Morningstar's "Perspectives" series features investment insights from third-party contributors. Here, Aviva Investors’ Stewart Robertson gives his views on the global economic outlook.
The outlook for the global economy still looks encouraging with buoyant US output trumping recessionary pressures in the euro zone and a slowdown in China. Annual global growth should average between 3 and 4% over the next three years.
The improving domestic economic background should enhance the yield advantage of the US dollar against most of its peers. We believe the dollar is in the midst of a multi-year upswing, aiding potential outperformance of developed equity markets against emerging peers.
With US growth improving and inflation looking more and more likely to head higher, we expect the Fed to hike interest rates in the second quarter of 2015, which is faster than consensus market expectations.
As the economic outlooks for the US, UK, Europe and Japan increasingly diverge, monetary policy expectations between the areas are decoupling. We expect the ECB to conduct outright QE to boost growth and avoid deflation, but doubt this will happen until well into 2015. As a result, we expect Eurozone rates to remain low for longer than consensus expects. Japanese growth prospects deteriorated in the second quarter. If weakness persists, we believe more stimulus measures will be needed to meet their targets for growth and inflation.

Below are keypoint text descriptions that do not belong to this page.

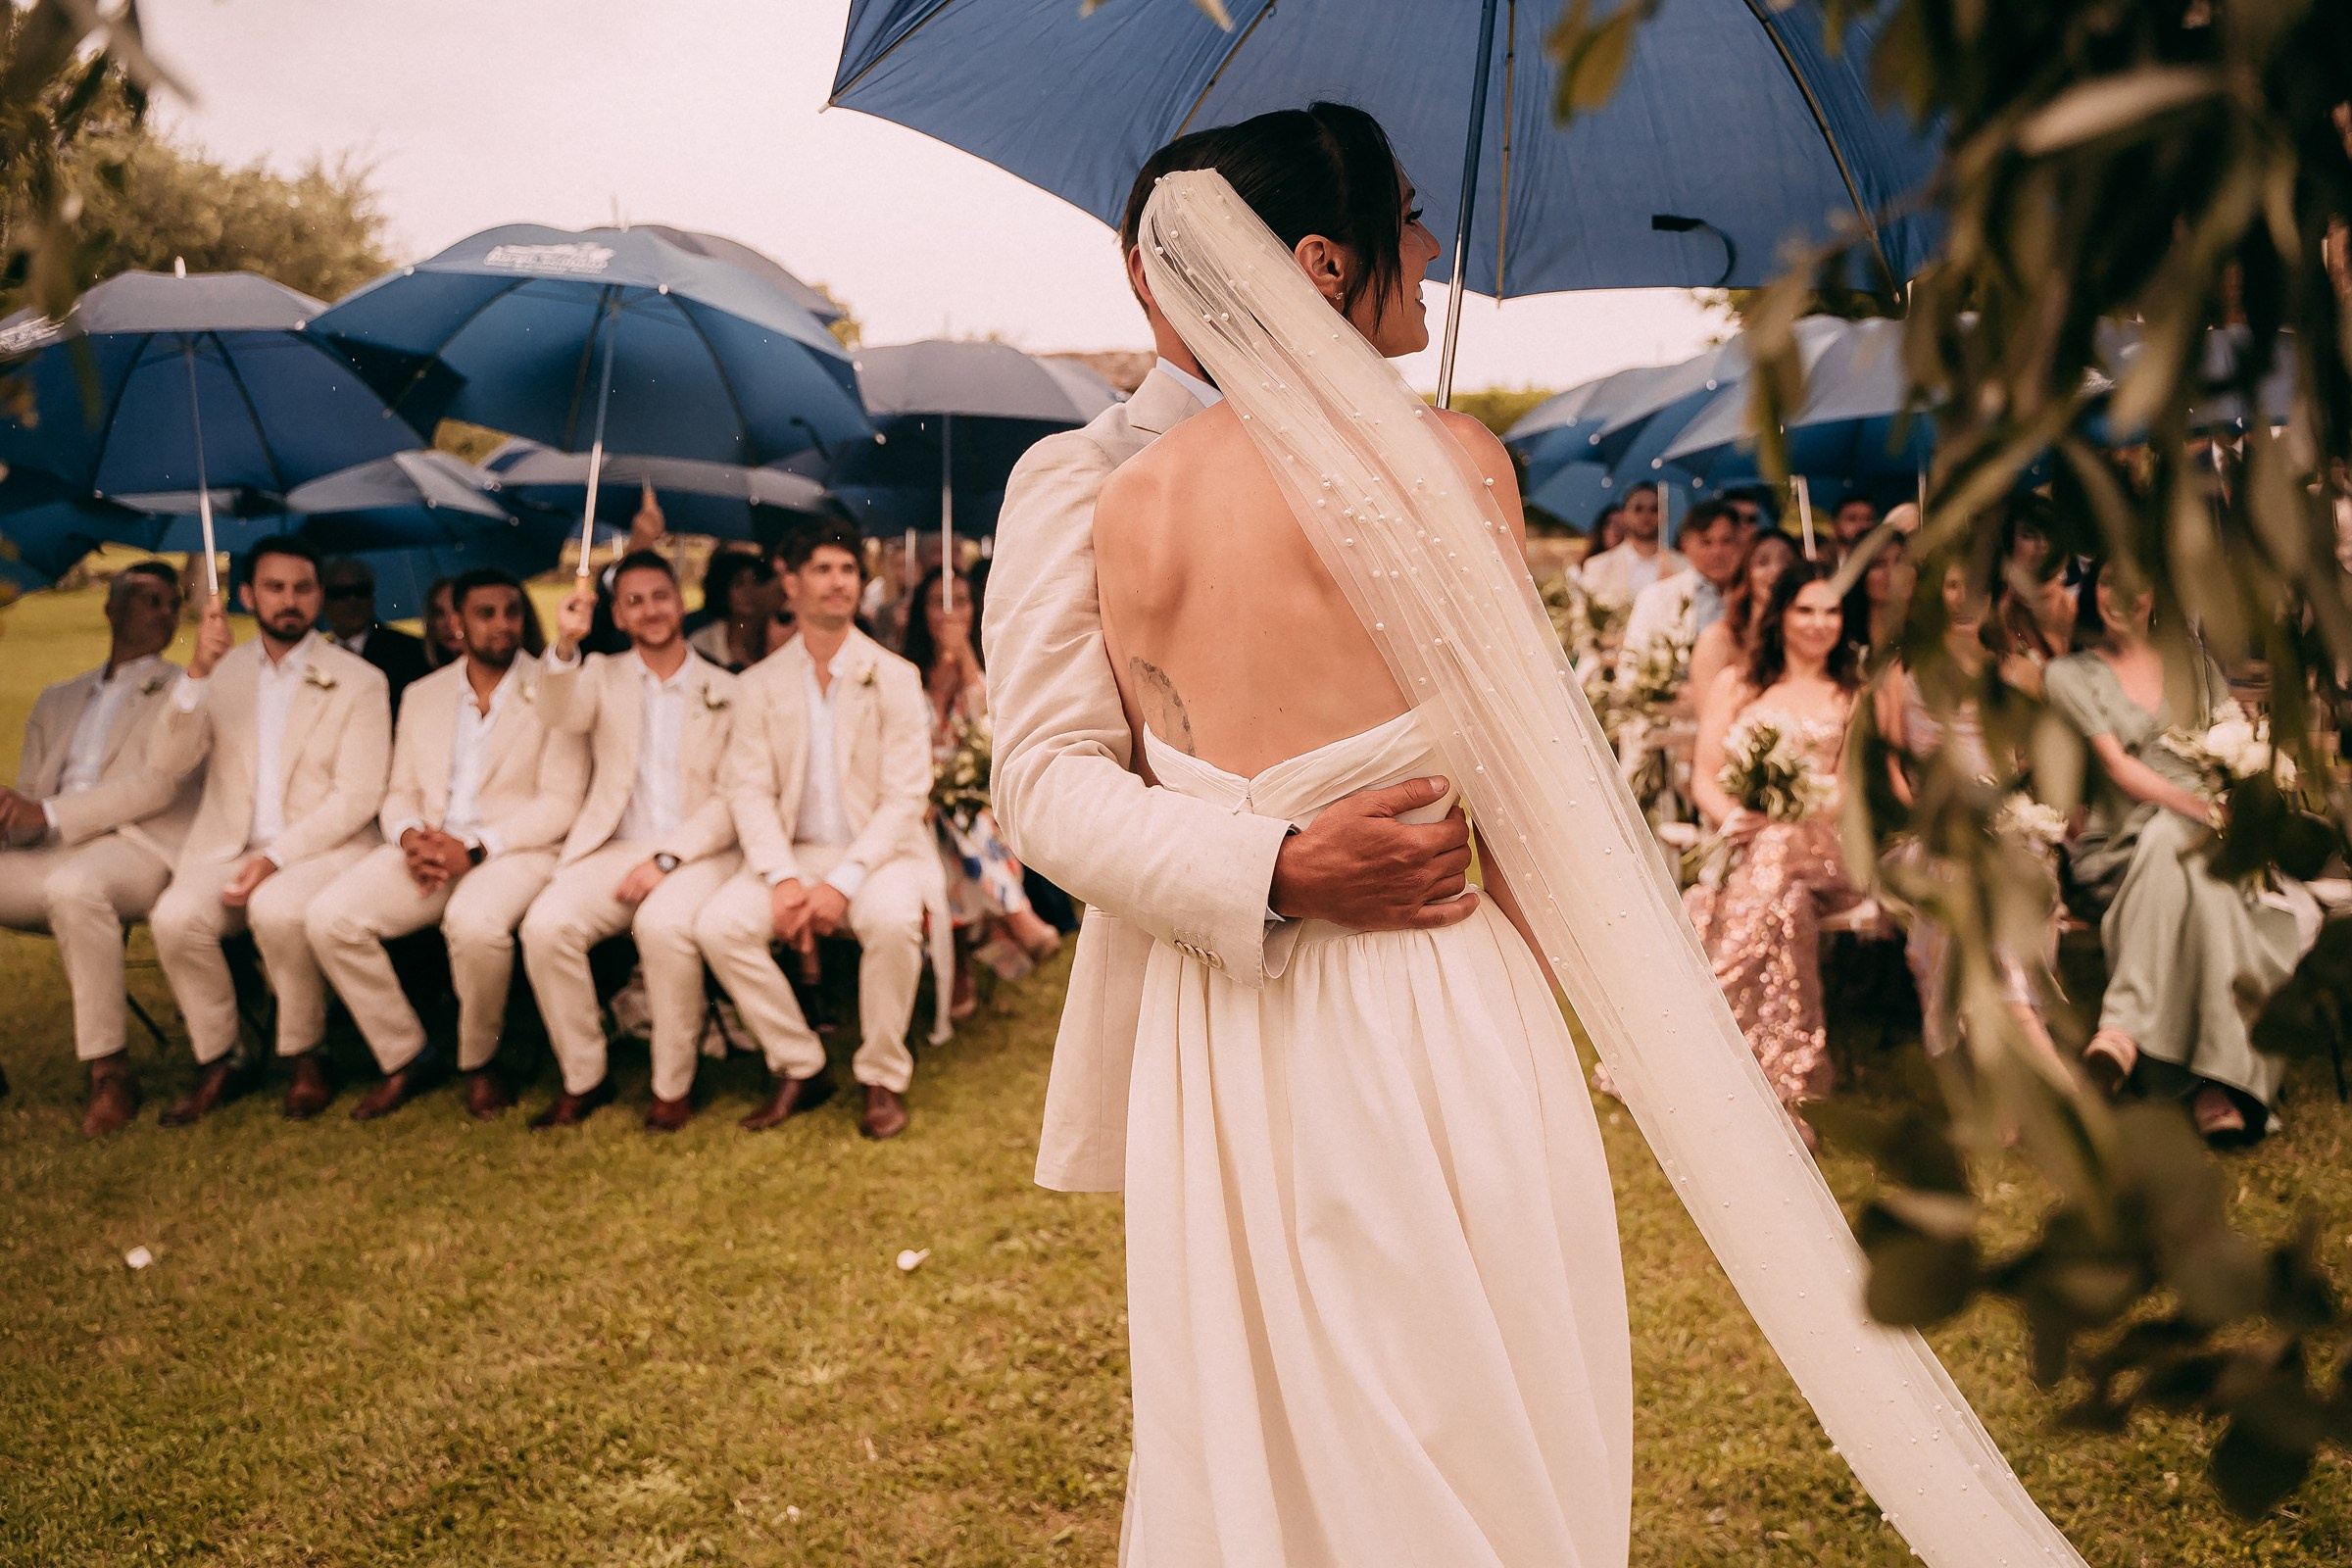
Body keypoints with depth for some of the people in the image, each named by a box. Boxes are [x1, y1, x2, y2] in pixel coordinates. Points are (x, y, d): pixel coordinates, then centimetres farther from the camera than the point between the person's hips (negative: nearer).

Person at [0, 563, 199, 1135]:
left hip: (137, 848, -6)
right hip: (51, 856, 6)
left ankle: (110, 1071, -30)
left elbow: (160, 783, -5)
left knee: (73, 886, -38)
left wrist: (50, 814, -15)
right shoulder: (57, 700, 27)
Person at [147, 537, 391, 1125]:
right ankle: (213, 1065, -8)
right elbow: (167, 762, 0)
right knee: (175, 916, -27)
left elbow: (358, 797, -6)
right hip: (228, 847, 3)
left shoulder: (359, 681, 2)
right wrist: (199, 671, -14)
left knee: (278, 909, -35)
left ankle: (305, 1060, -13)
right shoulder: (221, 672, 13)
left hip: (322, 848, -3)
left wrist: (277, 857, -17)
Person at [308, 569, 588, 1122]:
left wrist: (476, 848, -17)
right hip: (428, 848, 5)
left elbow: (559, 804, -6)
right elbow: (401, 792, 16)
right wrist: (409, 836, -9)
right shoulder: (424, 694, 17)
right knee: (329, 918, -19)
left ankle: (479, 1062, -8)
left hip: (515, 849, -5)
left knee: (474, 922, -37)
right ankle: (404, 1059, -1)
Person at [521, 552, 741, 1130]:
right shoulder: (601, 674, 15)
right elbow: (562, 717, -8)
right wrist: (566, 645, -26)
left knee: (664, 925, -34)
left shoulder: (724, 691, 8)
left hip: (697, 852, -2)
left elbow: (732, 798, -1)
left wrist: (667, 859, -13)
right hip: (614, 847, 3)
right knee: (545, 925, -25)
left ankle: (673, 1087, -16)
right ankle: (584, 1078, -7)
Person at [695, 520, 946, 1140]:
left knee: (891, 919, -34)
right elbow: (748, 790, 0)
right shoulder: (760, 684, 7)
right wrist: (783, 879, -18)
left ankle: (883, 1077, -12)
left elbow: (906, 796, -7)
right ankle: (799, 1067, -4)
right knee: (718, 925, -22)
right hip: (794, 850, 3)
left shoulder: (893, 676, 0)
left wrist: (843, 881, -20)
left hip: (880, 849, -2)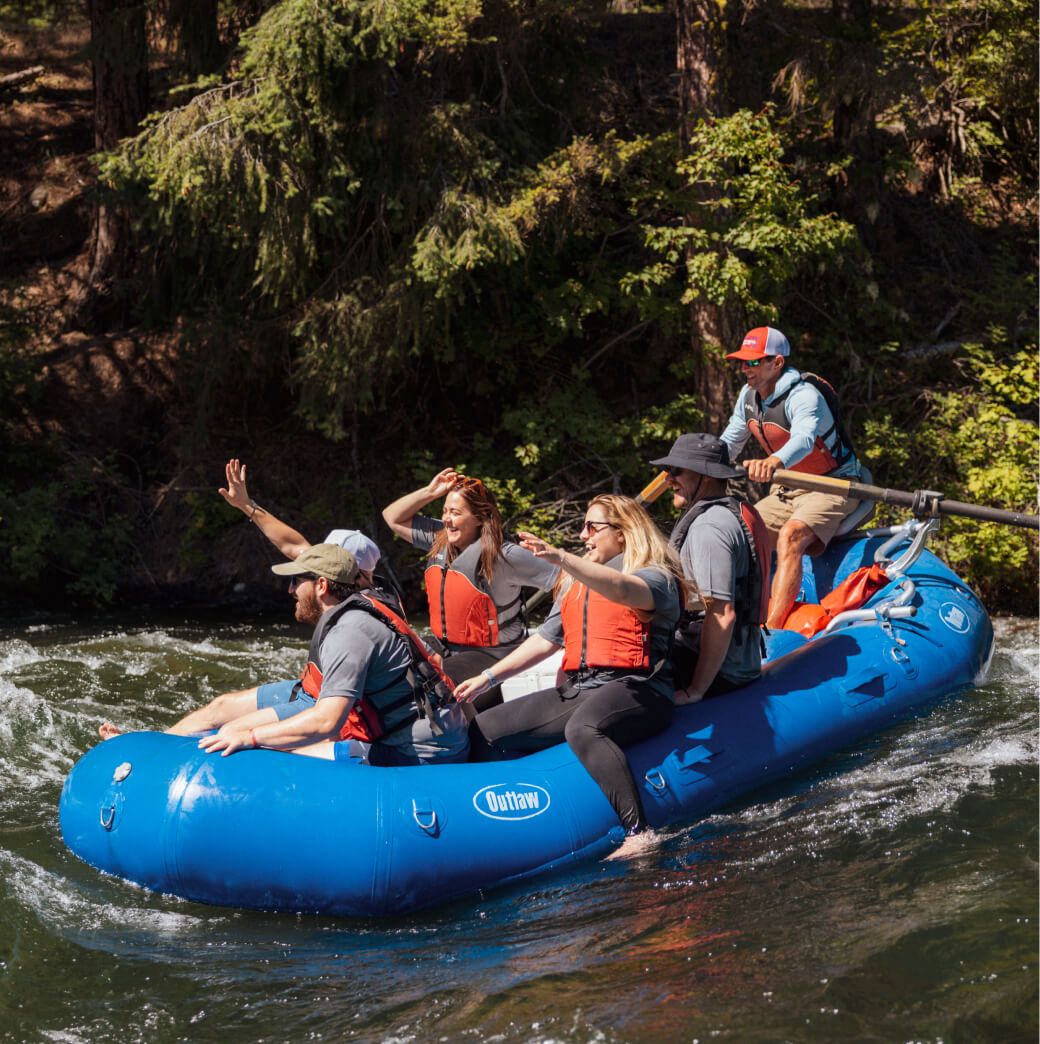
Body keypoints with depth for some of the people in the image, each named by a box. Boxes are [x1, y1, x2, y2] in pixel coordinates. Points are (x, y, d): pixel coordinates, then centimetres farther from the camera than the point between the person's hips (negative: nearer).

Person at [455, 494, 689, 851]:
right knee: (483, 730, 1)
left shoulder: (655, 576, -2)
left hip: (635, 691, -8)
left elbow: (621, 589, -27)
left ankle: (639, 834, -46)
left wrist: (561, 558, -41)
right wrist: (488, 677, 17)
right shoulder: (575, 583, 24)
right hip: (577, 692, 9)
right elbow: (546, 640, 26)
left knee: (582, 728, -42)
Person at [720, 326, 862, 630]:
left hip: (832, 488, -9)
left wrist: (774, 461, -67)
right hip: (787, 491, 9)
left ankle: (772, 629, -40)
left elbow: (804, 437, -46)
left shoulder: (804, 396, -24)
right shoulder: (748, 395, 2)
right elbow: (728, 444, 14)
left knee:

Positioning for Policy Divergence
Equities have typically struggled in the six months preceding an initial hike in US rates, while credit faces the headwind of rising US bond yields, leading to our overall neutral stance on equities and credit. Despite this, the outlook in some regions looks far more favourable than others. European and Japanese equities have better prospects over the medium term, as both should benefit from the further accommodative monetary policy expected in their economies.
Euro-zone sovereign bonds could offer better potential returns than other major sovereigns, with the outlook for growth and inflation in the currency bloc weak while the outlook for other developed economies looks better.